Era uma espécie de Madredeus alternativo. Desafiados por Manuel Hermínio Monteiro, editor da Assírio & Alvim, em 1997, Rodrigo Leão, Gabriel Gomes, Francisco Ribeiro e Margarida Araújo criaram ambientes sonoros para versos declamados por Mário Cesariny, Luísa Neto Jorge, Heberto Helder, entre outros. Nasceu Entre Nós e as Palavras, um disco que se tornou uma referência para a música e poesia portuguesas. Dezasseis anos depois, Os Poetas estão de volta. Além da reedição do disco, há muito esgotado, é lançado um CD complementar, com o título Autografia.O JL falou com Gabriel Gomes, músico da Sétima Legião e ex-Madredeus, que traz poesia no acordeão.
JL: O que aconteceu agora para se lembrarem de recuperar este projeto?
Gabriel Gomes: Há três ou quatro anos fizemos, com o Rogério Samora, uma performance d’Os Poetas, para assinalar o aniversário do Frágil. Ficámos muito surpresos quando nos juntámos e voltámos a ter aquela mesma sensação. Depois, já no ano passado, fomos convidados para tocar no Festival do Silêncio e desafiámos o Miguel Borges para declamar os poemas. Ficámos muito contentes com o resultado e com a aceitação do público. Resolvemos então fazer uma míni-tournée, que inclui a reedição do disco, Entre Nós e as Palavras.
Mas também escreveram temas novos…
Sim, decidimos gravar as músicas novas que temos vindo a fazer. E que, para surpresa nova, deu mesmo um novo álbum. São 13 temas. O disco chama-se Autografia. Numa primeira fase, será vendido apenas nos espetáculos, mas, lá mais para o final do ano, pode ser vendido nas lojas. Trabalhámos com dois poetas que declamam os seus próprios textos: a Adília Lopes e o António Ramos Rosa.
Como isso se constrói ao vivo?
Há três vertentes. A declamação feita pelos próprios poetas, através de uma projeção vídeo. A vertente musical, com alguns temas instrumentais, compostos por mim e o Rodrigo. E a vertente mais próxima do teatro, com o ator a declamar os poemas com a nossa paisagem musical.

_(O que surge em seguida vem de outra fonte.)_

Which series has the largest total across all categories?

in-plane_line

Como articulam a música e a poesia?
No primeiro disco, os poemas foram-nos apresentados pelo Manuel Hermínio Monteiro já declamados. Os poetas ao dizerem-nos imprimem uma cadência própria e a partir daí podemos compor. As palavras nos suscitam imagens e melodias. Este segundo disco, além dessa vertente, tem um ator, que trabalha de raiz connosco. Dessa forma, há uma cadência que se encontra entre o poema, o ator e os músicos.
Este segundo dico privilegia o Mário Cesariny?
É de facto um louvor ao Cesariny. A grande maioria dos poemas é da sua autoria. Deve-se à proximidade que tivemos com ele. Mas também há outros, como um poema muito bonito do Al Berto sobre Lisboa.
Há uma diferença de som entre estes dois registos tão espaçados no tempo?
Há alguns elementos novos, mas a paisagem sonora mantém-se quase igual, com o acordeão, as teclas, o violino e o violoncelo. Só não tem a voz do Francisco porque, infelizmente, já morreu. Mantêm-se as características essenciais: é um disco de ensemble acústico.
Recentemente regressou a Sétima Legião, agora Os Poetas, parece que estamos perante ondas revivalistas sucessivas. É isso?
Pode parecer, mas não é verdade. Foi casual. A Sétima Legião voltou por causa dos 30 anos e foi nesse reencontro que eu e o Rodrigo decidimos aceitar o convite do Festival do Silêncio. Voltar a isto com o Rodrigo não terá sido propriamente um revivalismo, mas foi sentir de novo a vontade de compor para poesia, que é algo bastante diferente do que estamos habituados a, que é compor para canções ou para cinema.